* **WORK ORDER 1**
Reproduce the dataset records verbatim from their first line through the line containing "## 0.4.0.0 -- 2024-01-06", both included.

--*--

Supported by the CIA, the Chilean military staged a coup against the
democratically elected Allende government, resulting in the Chilean
president’s assassination and the installation into power of the fascist
Augusto Pinochet.
The
true colors of the NED become more obvious when one takes into account the fact
that among the members of its Board of Directors are Dr. Francis Fukuyama of the
Project for the New American Century (PNAC) and Michael Novak of the American
Enterprise Institute for Public Policy Research (AEI).
The
PNAC is an institute openly advocating U.S. global leadership. In its Statement
of Principles, signed June 3, 1997 by Fukuyama and others, the PNAC declares
thus: “We need to accept responsibility for America’s unique role in
preserving and extending an international order friendly to our security, our
prosperity, and our principles.” It also speaks of the need “to challenge
regimes hostile to our (U.S.) interests and values.” The PNAC promotes the
Reaganite doctrine of active intervention in other countries.
The
AEI describes itself as a “think tank” devoted to “preserving and
strengthening” what it calls the “foundations of freedom” — limited
government, private enterprise, vital cultural and political institutions, and a
strong foreign policy and national defense — through scholarly research, open
debate, and publications.
The
“scholars” associated with the PNAC and the AEI, such as Fukuyama and Novak,
are among the most vocal defenders of U.S. Pres. George W. Bush’s global
interventionist policies.
Marcos
and U.S. observers
The
U.S. has always paid lip service to democracy, but it has never balked at
supporting anti-democratic regimes that are friendly to its economic and foreign
policy interests, while at the same time working against democratic governments
that assert national sovereignty. As former U.S. President Franklin Delano
Roosevelt once said of a certain Latin American dictator, “He may be a son of
a bitch, as long as he is our son of a bitch.”

--*--

* **WORK ORDER 2**
In the passage about the NED, on what date was the PNAC's Statement of Principles signed?

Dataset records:
--*--

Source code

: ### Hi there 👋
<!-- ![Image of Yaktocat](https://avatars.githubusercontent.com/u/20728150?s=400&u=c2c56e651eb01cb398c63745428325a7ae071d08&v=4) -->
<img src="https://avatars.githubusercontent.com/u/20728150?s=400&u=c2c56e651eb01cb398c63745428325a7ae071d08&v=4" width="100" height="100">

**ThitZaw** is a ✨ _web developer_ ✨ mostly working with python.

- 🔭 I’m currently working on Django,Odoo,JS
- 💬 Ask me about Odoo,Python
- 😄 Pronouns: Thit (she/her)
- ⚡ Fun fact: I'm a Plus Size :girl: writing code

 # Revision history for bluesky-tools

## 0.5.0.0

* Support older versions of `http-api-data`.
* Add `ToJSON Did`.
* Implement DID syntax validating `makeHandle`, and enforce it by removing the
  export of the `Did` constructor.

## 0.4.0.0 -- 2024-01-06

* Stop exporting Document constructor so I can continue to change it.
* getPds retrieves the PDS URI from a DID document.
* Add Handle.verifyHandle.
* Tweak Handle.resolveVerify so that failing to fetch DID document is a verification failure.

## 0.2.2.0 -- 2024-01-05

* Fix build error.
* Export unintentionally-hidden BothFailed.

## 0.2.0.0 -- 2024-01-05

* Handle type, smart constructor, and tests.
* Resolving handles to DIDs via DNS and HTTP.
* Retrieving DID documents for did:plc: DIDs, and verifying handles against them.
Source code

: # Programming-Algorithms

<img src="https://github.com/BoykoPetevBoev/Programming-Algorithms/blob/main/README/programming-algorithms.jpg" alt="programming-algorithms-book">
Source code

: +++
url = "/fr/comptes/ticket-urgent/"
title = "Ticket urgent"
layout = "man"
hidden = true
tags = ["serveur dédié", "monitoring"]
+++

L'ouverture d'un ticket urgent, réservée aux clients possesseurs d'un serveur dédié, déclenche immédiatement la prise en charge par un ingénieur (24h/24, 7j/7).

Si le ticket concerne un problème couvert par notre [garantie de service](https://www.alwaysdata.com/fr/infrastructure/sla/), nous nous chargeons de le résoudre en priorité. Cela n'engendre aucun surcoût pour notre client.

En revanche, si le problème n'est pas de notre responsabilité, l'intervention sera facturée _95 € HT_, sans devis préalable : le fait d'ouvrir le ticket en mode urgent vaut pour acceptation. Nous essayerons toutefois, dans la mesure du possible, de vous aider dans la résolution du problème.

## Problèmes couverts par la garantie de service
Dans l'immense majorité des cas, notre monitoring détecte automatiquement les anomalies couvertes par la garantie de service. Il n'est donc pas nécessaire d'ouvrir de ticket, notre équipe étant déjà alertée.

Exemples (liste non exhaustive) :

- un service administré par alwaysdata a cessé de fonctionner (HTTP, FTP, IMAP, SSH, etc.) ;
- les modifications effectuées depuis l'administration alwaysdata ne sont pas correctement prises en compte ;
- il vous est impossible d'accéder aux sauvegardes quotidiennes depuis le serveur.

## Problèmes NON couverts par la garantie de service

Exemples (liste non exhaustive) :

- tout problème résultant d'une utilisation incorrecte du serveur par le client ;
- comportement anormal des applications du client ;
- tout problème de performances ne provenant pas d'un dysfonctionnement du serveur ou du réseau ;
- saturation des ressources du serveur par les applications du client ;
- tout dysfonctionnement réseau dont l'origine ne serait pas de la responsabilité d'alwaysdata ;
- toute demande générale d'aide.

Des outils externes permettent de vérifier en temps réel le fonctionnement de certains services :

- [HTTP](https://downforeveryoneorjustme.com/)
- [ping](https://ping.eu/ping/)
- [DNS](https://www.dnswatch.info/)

--*--

* **YOUR SOLUTION 1**
Source code

: ### Hi there 👋
<!-- ![Image of Yaktocat](https://avatars.githubusercontent.com/u/20728150?s=400&u=c2c56e651eb01cb398c63745428325a7ae071d08&v=4) -->
<img src="https://avatars.githubusercontent.com/u/20728150?s=400&u=c2c56e651eb01cb398c63745428325a7ae071d08&v=4" width="100" height="100">

**ThitZaw** is a ✨ _web developer_ ✨ mostly working with python.

- 🔭 I’m currently working on Django,Odoo,JS
- 💬 Ask me about Odoo,Python
- 😄 Pronouns: Thit (she/her)
- ⚡ Fun fact: I'm a Plus Size :girl: writing code

 # Revision history for bluesky-tools

## 0.5.0.0

* Support older versions of `http-api-data`.
* Add `ToJSON Did`.
* Implement DID syntax validating `makeHandle`, and enforce it by removing the
  export of the `Did` constructor.

## 0.4.0.0 -- 2024-01-06

* **YOUR SOLUTION 2**
June 3, 1997.